The EVI would have been looking at data in which very large numbers of people have been brought into the U.S., with few (if any) examples of people who have actually committed terrorist acts once here. The situation would be similar to the patient named Fred—lots of data, very few instances. So technically, the skew would defeat the purpose and the system would be largely random.
There were other technical issues outlined in the letter to DHS, but this issue of learning in the presence of skew was one of the key ones. As the letter explained, “on the scale of the American population and immigration rates, criminal acts are relatively rare, and terrorist acts are extremely rare.” In other words, the chances of a learning algorithm performing well were very, very low. It was an inappropriate use of AI technology, and it would likely have negatively impacted many people without any significant benefit to public safety.
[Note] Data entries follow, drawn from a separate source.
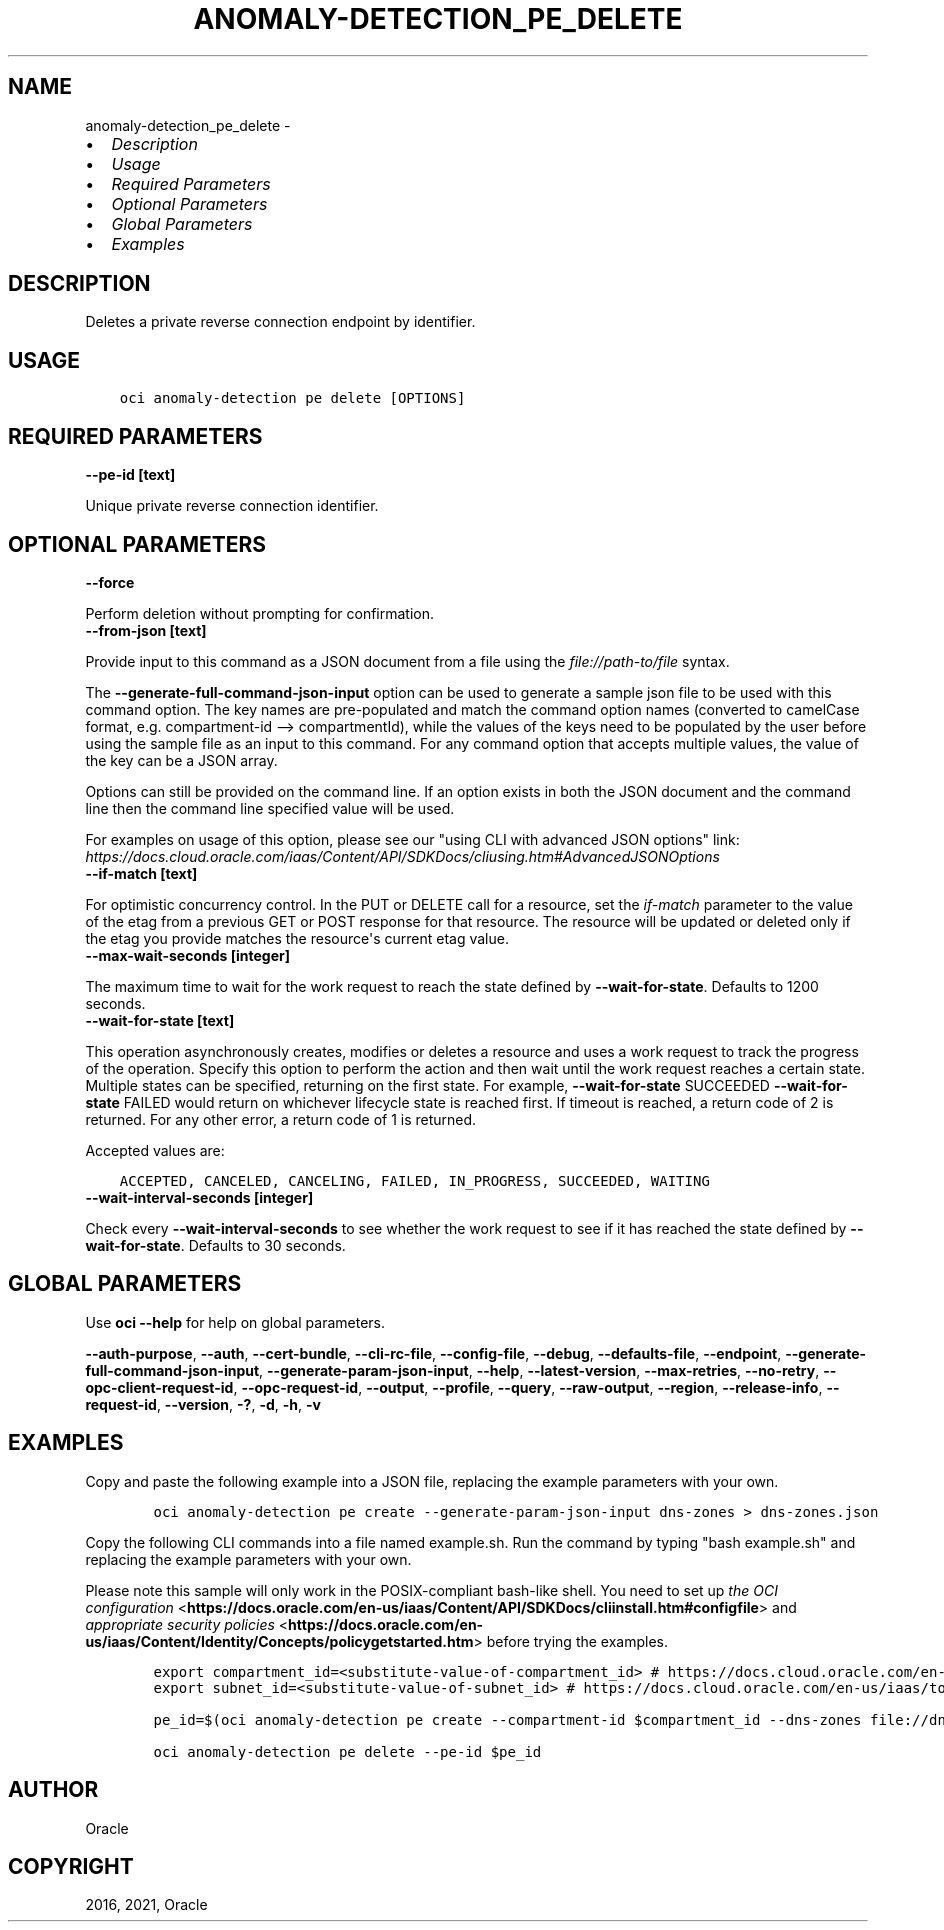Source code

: .\" Man page generated from reStructuredText.
.
.
.nr rst2man-indent-level 0
.
.de1 rstReportMargin
\\$1 \\n[an-margin]
level \\n[rst2man-indent-level]
level margin: \\n[rst2man-indent\\n[rst2man-indent-level]]
-
\\n[rst2man-indent0]
\\n[rst2man-indent1]
\\n[rst2man-indent2]
..
.de1 INDENT
.\" .rstReportMargin pre:
. RS \\$1
. nr rst2man-indent\\n[rst2man-indent-level] \\n[an-margin]
. nr rst2man-indent-level +1
.\" .rstReportMargin post:
..
.de UNINDENT
. RE
.\" indent \\n[an-margin]
.\" old: \\n[rst2man-indent\\n[rst2man-indent-level]]
.nr rst2man-indent-level -1
.\" new: \\n[rst2man-indent\\n[rst2man-indent-level]]
.in \\n[rst2man-indent\\n[rst2man-indent-level]]u
..
.TH "ANOMALY-DETECTION_PE_DELETE" "1" "Jul 12, 2021" "2.26.2" "OCI CLI Command Reference"
.SH NAME
anomaly-detection_pe_delete \- 
.INDENT 0.0
.IP \(bu 2
\fI\%Description\fP
.IP \(bu 2
\fI\%Usage\fP
.IP \(bu 2
\fI\%Required Parameters\fP
.IP \(bu 2
\fI\%Optional Parameters\fP
.IP \(bu 2
\fI\%Global Parameters\fP
.IP \(bu 2
\fI\%Examples\fP
.UNINDENT
.SH DESCRIPTION
.sp
Deletes a private reverse connection endpoint by identifier.
.SH USAGE
.INDENT 0.0
.INDENT 3.5
.sp
.nf
.ft C
oci anomaly\-detection pe delete [OPTIONS]
.ft P
.fi
.UNINDENT
.UNINDENT
.SH REQUIRED PARAMETERS
.INDENT 0.0
.TP
.B \-\-pe\-id [text]
.UNINDENT
.sp
Unique private reverse connection identifier.
.SH OPTIONAL PARAMETERS
.INDENT 0.0
.TP
.B \-\-force
.UNINDENT
.sp
Perform deletion without prompting for confirmation.
.INDENT 0.0
.TP
.B \-\-from\-json [text]
.UNINDENT
.sp
Provide input to this command as a JSON document from a file using the \fI\%file://path\-to/file\fP syntax.
.sp
The \fB\-\-generate\-full\-command\-json\-input\fP option can be used to generate a sample json file to be used with this command option. The key names are pre\-populated and match the command option names (converted to camelCase format, e.g. compartment\-id \-\-> compartmentId), while the values of the keys need to be populated by the user before using the sample file as an input to this command. For any command option that accepts multiple values, the value of the key can be a JSON array.
.sp
Options can still be provided on the command line. If an option exists in both the JSON document and the command line then the command line specified value will be used.
.sp
For examples on usage of this option, please see our "using CLI with advanced JSON options" link: \fI\%https://docs.cloud.oracle.com/iaas/Content/API/SDKDocs/cliusing.htm#AdvancedJSONOptions\fP
.INDENT 0.0
.TP
.B \-\-if\-match [text]
.UNINDENT
.sp
For optimistic concurrency control. In the PUT or DELETE call for a resource, set the \fIif\-match\fP parameter to the value of the etag from a previous GET or POST response for that resource. The resource will be updated or deleted only if the etag you provide matches the resource\(aqs current etag value.
.INDENT 0.0
.TP
.B \-\-max\-wait\-seconds [integer]
.UNINDENT
.sp
The maximum time to wait for the work request to reach the state defined by \fB\-\-wait\-for\-state\fP\&. Defaults to 1200 seconds.
.INDENT 0.0
.TP
.B \-\-wait\-for\-state [text]
.UNINDENT
.sp
This operation asynchronously creates, modifies or deletes a resource and uses a work request to track the progress of the operation. Specify this option to perform the action and then wait until the work request reaches a certain state. Multiple states can be specified, returning on the first state. For example, \fB\-\-wait\-for\-state\fP SUCCEEDED \fB\-\-wait\-for\-state\fP FAILED would return on whichever lifecycle state is reached first. If timeout is reached, a return code of 2 is returned. For any other error, a return code of 1 is returned.
.sp
Accepted values are:
.INDENT 0.0
.INDENT 3.5
.sp
.nf
.ft C
ACCEPTED, CANCELED, CANCELING, FAILED, IN_PROGRESS, SUCCEEDED, WAITING
.ft P
.fi
.UNINDENT
.UNINDENT
.INDENT 0.0
.TP
.B \-\-wait\-interval\-seconds [integer]
.UNINDENT
.sp
Check every \fB\-\-wait\-interval\-seconds\fP to see whether the work request to see if it has reached the state defined by \fB\-\-wait\-for\-state\fP\&. Defaults to 30 seconds.
.SH GLOBAL PARAMETERS
.sp
Use \fBoci \-\-help\fP for help on global parameters.
.sp
\fB\-\-auth\-purpose\fP, \fB\-\-auth\fP, \fB\-\-cert\-bundle\fP, \fB\-\-cli\-rc\-file\fP, \fB\-\-config\-file\fP, \fB\-\-debug\fP, \fB\-\-defaults\-file\fP, \fB\-\-endpoint\fP, \fB\-\-generate\-full\-command\-json\-input\fP, \fB\-\-generate\-param\-json\-input\fP, \fB\-\-help\fP, \fB\-\-latest\-version\fP, \fB\-\-max\-retries\fP, \fB\-\-no\-retry\fP, \fB\-\-opc\-client\-request\-id\fP, \fB\-\-opc\-request\-id\fP, \fB\-\-output\fP, \fB\-\-profile\fP, \fB\-\-query\fP, \fB\-\-raw\-output\fP, \fB\-\-region\fP, \fB\-\-release\-info\fP, \fB\-\-request\-id\fP, \fB\-\-version\fP, \fB\-?\fP, \fB\-d\fP, \fB\-h\fP, \fB\-v\fP
.SH EXAMPLES
.sp
Copy and paste the following example into a JSON file, replacing the example parameters with your own.
.INDENT 0.0
.INDENT 3.5
.sp
.nf
.ft C
    oci anomaly\-detection pe create \-\-generate\-param\-json\-input dns\-zones > dns\-zones.json
.ft P
.fi
.UNINDENT
.UNINDENT
.sp
Copy the following CLI commands into a file named example.sh. Run the command by typing "bash example.sh" and replacing the example parameters with your own.
.sp
Please note this sample will only work in the POSIX\-compliant bash\-like shell. You need to set up \fI\%the OCI configuration\fP <\fBhttps://docs.oracle.com/en-us/iaas/Content/API/SDKDocs/cliinstall.htm#configfile\fP> and \fI\%appropriate security policies\fP <\fBhttps://docs.oracle.com/en-us/iaas/Content/Identity/Concepts/policygetstarted.htm\fP> before trying the examples.
.INDENT 0.0
.INDENT 3.5
.sp
.nf
.ft C
    export compartment_id=<substitute\-value\-of\-compartment_id> # https://docs.cloud.oracle.com/en\-us/iaas/tools/oci\-cli/latest/oci_cli_docs/cmdref/anomaly\-detection/pe/create.html#cmdoption\-compartment\-id
    export subnet_id=<substitute\-value\-of\-subnet_id> # https://docs.cloud.oracle.com/en\-us/iaas/tools/oci\-cli/latest/oci_cli_docs/cmdref/anomaly\-detection/pe/create.html#cmdoption\-subnet\-id

    pe_id=$(oci anomaly\-detection pe create \-\-compartment\-id $compartment_id \-\-dns\-zones file://dns\-zones.json \-\-subnet\-id $subnet_id \-\-query data.id \-\-raw\-output)

    oci anomaly\-detection pe delete \-\-pe\-id $pe_id
.ft P
.fi
.UNINDENT
.UNINDENT
.SH AUTHOR
Oracle
.SH COPYRIGHT
2016, 2021, Oracle
.\" Generated by docutils manpage writer.
.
I am glad to say that the arguments by AI experts proved convincing. In May 2018, DHS announced that it would not be trying to use machine learning for this project. The letter also went on to say: “Data mining is a powerful tool. Appropriately harnessed, it can do great good for American industry, medicine, and society.” In short, we weren’t arguing against the use of AI in general, but rather to educate the decision-makers on what was not appropriate in this particular case.
This is why it is crucial that those of us in universities who understand these technologies learn to communicate our findings clearly and proactively. Taking steps to foster a deeper understanding of this field is necessary to help our governments and policy-makers make better informed choices about when to—and perhaps more importantly, when not to—deploy the powerful new technologies like AI.